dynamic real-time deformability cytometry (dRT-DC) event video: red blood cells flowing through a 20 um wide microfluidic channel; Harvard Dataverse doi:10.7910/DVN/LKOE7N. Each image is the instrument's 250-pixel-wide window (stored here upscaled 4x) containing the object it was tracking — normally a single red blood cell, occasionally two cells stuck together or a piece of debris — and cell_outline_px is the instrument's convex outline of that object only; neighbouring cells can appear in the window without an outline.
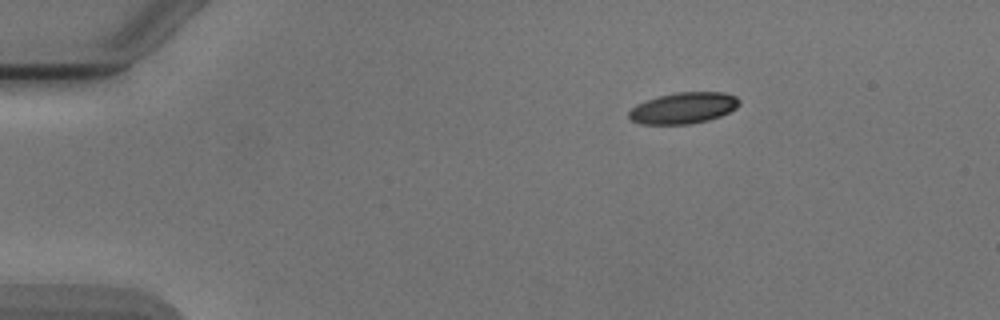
{"species": "Egyptian fruit bat (a non-hibernating species)", "species_latin": "Rousettus aegyptiacus", "temperature_condition": "cold", "stored_images_in_passage": 3, "camera_frame_rate_fps": 3000, "um_per_image_px": 0.085, "animal": {"sex": "male"}, "frame": {"image": 1, "passage_image": 3, "time_ms": 2.333, "image_size_px": [1000, 320], "cell_outline_px": [[740, 104], [736, 108], [720, 116], [708, 120], [692, 124], [640, 124], [632, 120], [628, 116], [628, 112], [636, 104], [660, 96], [676, 92], [724, 92], [736, 96], [740, 100]], "centroid_in_image_um": [58.11, 9.18], "position_along_channel_um": 26.9, "area_um2": 20.06}}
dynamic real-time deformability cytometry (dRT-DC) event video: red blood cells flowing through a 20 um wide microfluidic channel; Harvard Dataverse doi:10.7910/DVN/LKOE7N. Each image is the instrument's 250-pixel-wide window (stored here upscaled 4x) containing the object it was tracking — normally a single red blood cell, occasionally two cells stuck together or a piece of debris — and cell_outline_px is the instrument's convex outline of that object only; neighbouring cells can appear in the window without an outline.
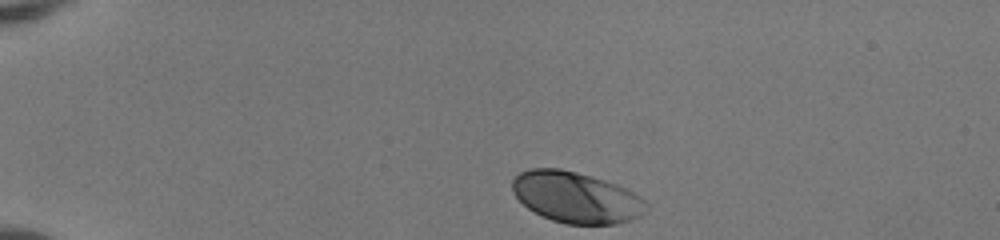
{"species": "human", "species_latin": "Homo sapiens", "temperature_condition": "room temperature", "stored_images_in_passage": 36, "camera_frame_rate_fps": 3000, "um_per_image_px": 0.085, "donor": {"sex": "female"}, "frame": {"image": 1, "passage_image": 1, "time_ms": 0.0, "image_size_px": [1000, 240], "cell_outline_px": [[648, 208], [640, 216], [632, 220], [616, 224], [564, 224], [552, 220], [528, 208], [512, 192], [512, 180], [520, 172], [532, 168], [560, 168], [592, 176], [616, 184], [640, 196], [648, 204]], "centroid_in_image_um": [48.98, 16.77], "position_along_channel_um": 36.0, "area_um2": 39.77}}
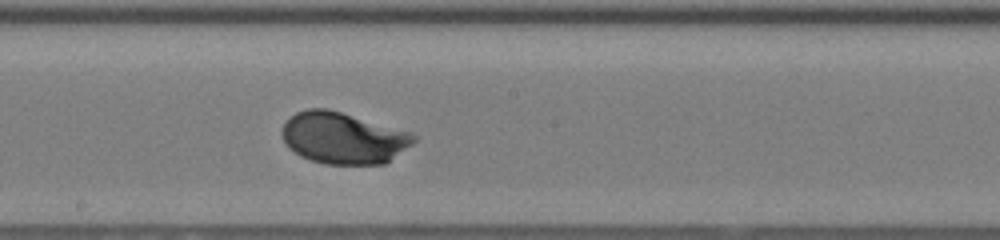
{"frame": {"image": 2, "passage_image": 20, "time_ms": 6.333, "image_size_px": [1000, 240], "cell_outline_px": [[416, 140], [412, 144], [384, 164], [324, 164], [300, 156], [288, 148], [280, 132], [280, 128], [296, 112], [308, 108], [328, 108], [408, 132], [416, 136]], "centroid_in_image_um": [29.12, 11.73], "position_along_channel_um": 219.1, "area_um2": 39.25}}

* * * * *

• **To do**:
Give all the entries again exactly, dropping each picture.

• **Response to the task**:
dynamic real-time deformability cytometry (dRT-DC) event video: red blood cells flowing through a 20 um wide microfluidic channel; Harvard Dataverse doi:10.7910/DVN/LKOE7N. Each image is the instrument's 250-pixel-wide window (stored here upscaled 4x) containing the object it was tracking — normally a single red blood cell, occasionally two cells stuck together or a piece of debris — and cell_outline_px is the instrument's convex outline of that object only; neighbouring cells can appear in the window without an outline.
{"species": "Egyptian fruit bat (a non-hibernating species)", "species_latin": "Rousettus aegyptiacus", "temperature_condition": "cold", "stored_images_in_passage": 3, "camera_frame_rate_fps": 3000, "um_per_image_px": 0.085, "animal": {"sex": "male"}, "frame": {"image": 1, "passage_image": 3, "time_ms": 2.333, "image_size_px": [1000, 320], "cell_outline_px": [[740, 104], [736, 108], [720, 116], [708, 120], [692, 124], [640, 124], [632, 120], [628, 116], [628, 112], [636, 104], [660, 96], [676, 92], [724, 92], [736, 96], [740, 100]], "centroid_in_image_um": [58.11, 9.18], "position_along_channel_um": 26.9, "area_um2": 20.06}}
dynamic real-time deformability cytometry (dRT-DC) event video: red blood cells flowing through a 20 um wide microfluidic channel; Harvard Dataverse doi:10.7910/DVN/LKOE7N. Each image is the instrument's 250-pixel-wide window (stored here upscaled 4x) containing the object it was tracking — normally a single red blood cell, occasionally two cells stuck together or a piece of debris — and cell_outline_px is the instrument's convex outline of that object only; neighbouring cells can appear in the window without an outline.
{"species": "human", "species_latin": "Homo sapiens", "temperature_condition": "room temperature", "stored_images_in_passage": 36, "camera_frame_rate_fps": 3000, "um_per_image_px": 0.085, "donor": {"sex": "female"}, "frame": {"image": 1, "passage_image": 1, "time_ms": 0.0, "image_size_px": [1000, 240], "cell_outline_px": [[648, 208], [640, 216], [632, 220], [616, 224], [564, 224], [552, 220], [528, 208], [512, 192], [512, 180], [520, 172], [532, 168], [560, 168], [592, 176], [616, 184], [640, 196], [648, 204]], "centroid_in_image_um": [48.98, 16.77], "position_along_channel_um": 36.0, "area_um2": 39.77}}
{"frame": {"image": 2, "passage_image": 20, "time_ms": 6.333, "image_size_px": [1000, 240], "cell_outline_px": [[416, 140], [412, 144], [384, 164], [324, 164], [300, 156], [288, 148], [280, 132], [280, 128], [296, 112], [308, 108], [328, 108], [408, 132], [416, 136]], "centroid_in_image_um": [29.12, 11.73], "position_along_channel_um": 219.1, "area_um2": 39.25}}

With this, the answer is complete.